Nesta polémica, ficámos a saber que os três membros da referida administração eram militantes do Partido Socialista, até porque – como explicaram o GRA e o PS – tais cargos exigem total confiança política. Ingenuidade minha acreditar que estaria em causa, prioritariamente, a competência profissional…
Será que só há pessoas competentes no PS? Claro que não! Atrevo-me, até, a dizer que a maioria não pertence a qualquer partido, mas dá jeito ter a máquina administrativa na mão. Estarei errada?
Segundo o GRA e o PS, a não renovação de mandato deve-se à falta de rigor e de ética, uma vez que este conselho de administração - em particular, a sua Presidente - aumentou o seu salário, em cerca de dois mil euros mensais e com retroativos que representaram cerca de mais 80.000 euros.
Ora, de acordo com documentos apresentados e referenciados, durante o Plenário, não só os serviços do GRA deram parecer positivo e fundamento legal a estes aumentos, como ficou claro que o governo anterior estava a par deste assunto.
Evidentemente que o atual Secretário Regional da Saúde pode ter opinião diferente, mas isso dirime-se em tribunal. E uma pergunta se impõe desde já: o GRA já apresentou, em Tribunal, uma queixa contra as pessoas que, alegadamente, cometeram esta fraude? Aguardo a resposta…
Face à não renovação de mandato, os antigos administradores dizem (e disso fizeram eco público) que se tratou de uma retaliação, por não fazerem os fretes partidários que o PS exigia.
Postas as coisas nestes termos, só havia uma coisa a fazer: chamar à respetiva Comissão Parlamentar todos os protagonistas desta história e, aí, obter os esclarecimentos necessários.
Acontece que o PS, com a sua maioria absoluta, impediu que tal acontecesse, inviabilizando, por exemplo, a possibilidade de perceber a que pressões se referia um dos queixosos, quando as denunciou, no âmbito de concursos públicos para admissão de pessoal?

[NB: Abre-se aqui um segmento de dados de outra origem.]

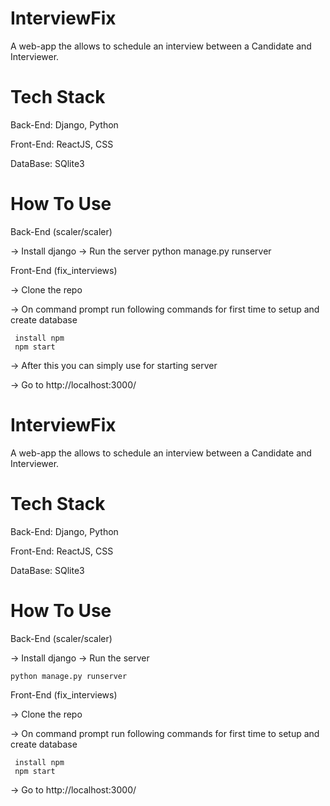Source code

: 
# InterviewFix

A web-app the allows to schedule an interview between a Candidate and Interviewer. 

# Tech Stack

Back-End: Django, Python

Front-End: ReactJS, CSS

DataBase: SQlite3

# How To Use

Back-End (scaler/scaler)

-> Install django
-> Run the server python manage.py runserver




Front-End (fix_interviews)

-> Clone the repo

-> On command prompt run following commands for first time to setup and create database

     install npm
     npm start

-> After this you can simply use for starting server
      
-> Go to http://localhost:3000/




# InterviewFix

A web-app the allows to schedule an interview between a Candidate and Interviewer. 

# Tech Stack

Back-End: Django, Python

Front-End: ReactJS, CSS

DataBase: SQlite3

# How To Use

Back-End (scaler/scaler)

-> Install django
-> Run the server  

    python manage.py runserver


Front-End (fix_interviews)

-> Clone the repo

-> On command prompt run following commands for first time to setup and create database

     install npm
     npm start
      
-> Go to http://localhost:3000/



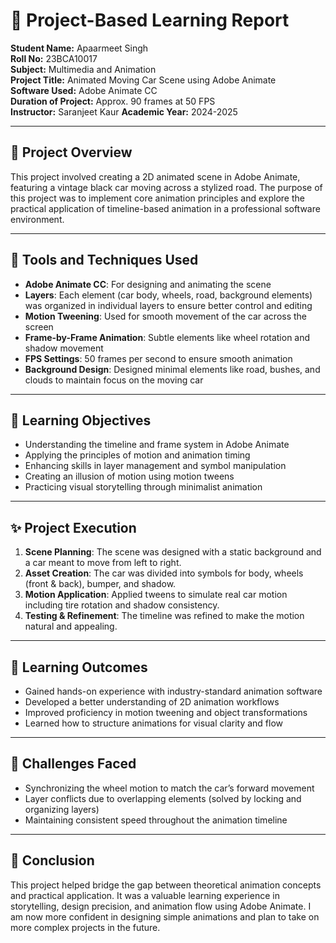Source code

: # 📘 Project-Based Learning Report

**Student Name:** Apaarmeet Singh  
**Roll No:** 23BCA10017  
**Subject:** Multimedia and Animation  
**Project Title:** Animated Moving Car Scene using Adobe Animate  
**Software Used:** Adobe Animate CC  
**Duration of Project:** Approx. 90 frames at 50 FPS  
**Instructor:** Saranjeet Kaur
**Academic Year:** 2024-2025  

---

## 🔶 Project Overview

This project involved creating a 2D animated scene in Adobe Animate, featuring a vintage black car moving across a stylized road. The purpose of this project was to implement core animation principles and explore the practical application of timeline-based animation in a professional software environment.

---

## 🔧 Tools and Techniques Used

- **Adobe Animate CC**: For designing and animating the scene  
- **Layers**: Each element (car body, wheels, road, background elements) was organized in individual layers to ensure better control and editing  
- **Motion Tweening**: Used for smooth movement of the car across the screen  
- **Frame-by-Frame Animation**: Subtle elements like wheel rotation and shadow movement  
- **FPS Settings**: 50 frames per second to ensure smooth animation  
- **Background Design**: Designed minimal elements like road, bushes, and clouds to maintain focus on the moving car  

---

## 🎯 Learning Objectives

- Understanding the timeline and frame system in Adobe Animate  
- Applying the principles of motion and animation timing  
- Enhancing skills in layer management and symbol manipulation  
- Creating an illusion of motion using motion tweens  
- Practicing visual storytelling through minimalist animation  

---

## ✨ Project Execution

1. **Scene Planning**: The scene was designed with a static background and a car meant to move from left to right.  
2. **Asset Creation**: The car was divided into symbols for body, wheels (front & back), bumper, and shadow.  
3. **Motion Application**: Applied tweens to simulate real car motion including tire rotation and shadow consistency.  
4. **Testing & Refinement**: The timeline was refined to make the motion natural and appealing.  

---

## 🌱 Learning Outcomes

- Gained hands-on experience with industry-standard animation software  
- Developed a better understanding of 2D animation workflows  
- Improved proficiency in motion tweening and object transformations  
- Learned how to structure animations for visual clarity and flow  

---

## 🧩 Challenges Faced

- Synchronizing the wheel motion to match the car’s forward movement  
- Layer conflicts due to overlapping elements (solved by locking and organizing layers)  
- Maintaining consistent speed throughout the animation timeline  

---

## 📌 Conclusion

This project helped bridge the gap between theoretical animation concepts and practical application. It was a valuable learning experience in storytelling, design precision, and animation flow using Adobe Animate. I am now more confident in designing simple animations and plan to take on more complex projects in the future.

Por isso, os partidos da oposição reuniram com um dos profissionais visados, o Dr. Luís Nunes. Conhecendo todos/as nós as habilidades que proliferam, nos concursos públicos, nada do que este Senhor nos disse é, propriamente, uma novidade.
Será que o PS não queria ser confrontado com casos concretos e pessoas concretas? O certo é que tenho, na minha mão, um email de um deputado do PS, eleito pelo Pico, sugerindo que a presidente da USIP voltasse atrás, numa determinada decisão, a qual sendo legal, estava a dificultar a feitura das listas autárquicas do PS.
Pergunto: se isto não é ingerência e pressão política, numa unidade administrativa, a favor do PS, o que é então uma ‘ingerência’ ou uma ‘pressão’?!
Inesperadamente, a cereja no topo do bolo vem do Sr. Presidente do Governo, em defesa da sua equipe, do PS e do seu Deputado. O Sr. Presidente esgrime uma carta, como prova de não ingerências, a qual lhe foi endereçada pelo, então, Conselho de Administração, a 3 de Março do corrente ano.
É estranho que um documento escrito por pessoas “completamente despidas de ética, de rigor e de sentido de serviço público” sirva como principal argumento de defesa do GRA e do PS…
Mas, o mais interessante é que, nessa carta, não é afirmado que não houve ingerência. Aquilo que os “despedidos” dizem é que os deputados do Partido Socialista, eleitos pelo Pico, não sabiam, nem queriam saber dos problemas, com que a Unidade de Saúde se debatia, estando bem mais preocupados com a elaboração das suas listas autárquicas!